「何これすごい!」

「足立さんの完成イラストを元に作った、バルーンリリースのジオラマ。担任こそあんな感動してるけど、実際みんなを唸らすにはこれくらいしないとダメかなって、足立さんお得意のAMEZONをぽちっと」

「やべー!」


 段ボールで作られたと言う1/1500スケールの我が校舎と、そこに浮かぶ風船に因んだ小さな和紙風船。バルーンに関してはその紐までちゃっかり再現されていて、驚きの完成度に目を輝かせていた私はスマホを取り出してバーストを繰り返す。

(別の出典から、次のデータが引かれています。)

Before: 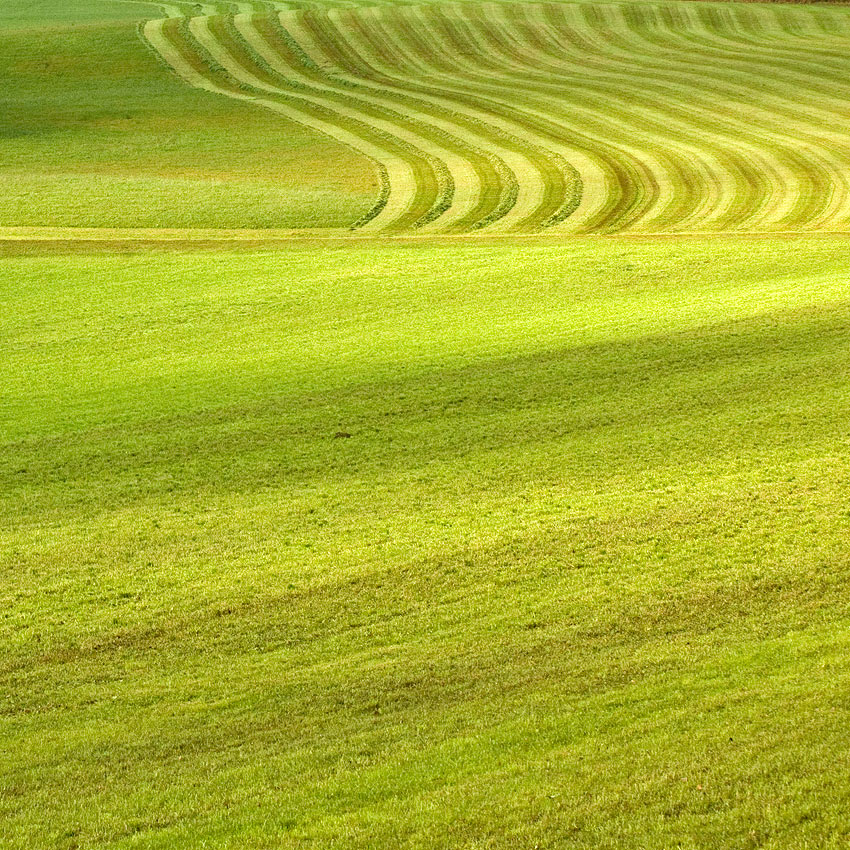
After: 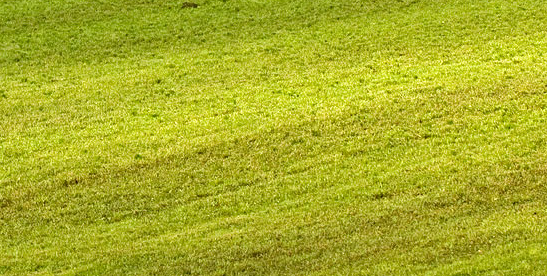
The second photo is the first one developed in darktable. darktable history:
crop: left 18.052%, top 50.625%, right 17.491%, bottom 16.793%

「昔からプラモデルとか作んの好きだったんだ。俺馬鹿だから、頭で想像するの苦手で、形にしないと物の想像がある程度つかなくってさ。それで」

「すごいよ薮内くん!これもう、これはこれだけで作品として成立するよ!」

「だめだよこれはあくまで完成予想図だ。これ見て協力者を増やしたり、興味を持ってもらうための道具でしかない。いずれ壊すよ」

「そんな、もったいない」

「形あるものいつか壊れる。無くなった方がその点気は、楽」


 一人名言マンだ、と思っていたら細工を加えるのだと、完成したジオラマに薮内くんが屈み込む。どうやら切り込みを入れたいみたいだ。すぐ目についたカッターを手渡してあげると、さんきゅ、と受け取った彼が立ち上がった。

 その拍子にからん、と何かが落ちる。


「薮内くん、なんか落ちたよ」


 暗がりに落ちたそれに手を伸ばして、おや、と思う。多種の刃物が付いた、折りたたみ式のサバイバルナイフだった。


「…これ」

「御守り」


 持ち上げてよく見る前にぱっ、とかすめ取られた。こっちには目もくれず、珠玉の一作でもあるジオラマを見ながらそれを学ランの尻ポケットにねじ込む彼は、見上げる私をやっとちら、と見る。


「これ、このあとの4限で早速みんなにお披露目しよう。そしたら足立さんの考えてること、きっとみんなに伝わるよ」

「プレゼンは苦手なんだよなぁ」

「俺よりマシだって、頑張れ」



 意気込んでそうかな、そうだよ、なんて笑った。

 やる気はあったし、これだけのものを見せたらばかにしてばかりのみんなを頷かせることなんていとも容易いって、疑う余地なんて無かった。だからやる気満々で登壇したんだ。プレゼンは完璧だった。完璧だったのだ。







 結果は、散々だった。

 LHRでバルーンリリースについての進捗状況と賛同意見を得るため、薮内くんの作ったジオラマを見せたときはさすがにみんな驚いていた。でもすぐ表情を曇らせて、許可や資材確保を怠って結局無駄な時間を費やして遊んでるとまで言われた。

 イメージを見せればみんなのやる気が出るなんてのはどだい夢物語だったんだ。担任はすごいねっていってくれたけど、クラスメイト全員が聞く耳持たないんじゃ意味なんてない。

 打ち砕かれたとはこのこと。そのとき全部がふりだしに戻ってしまった。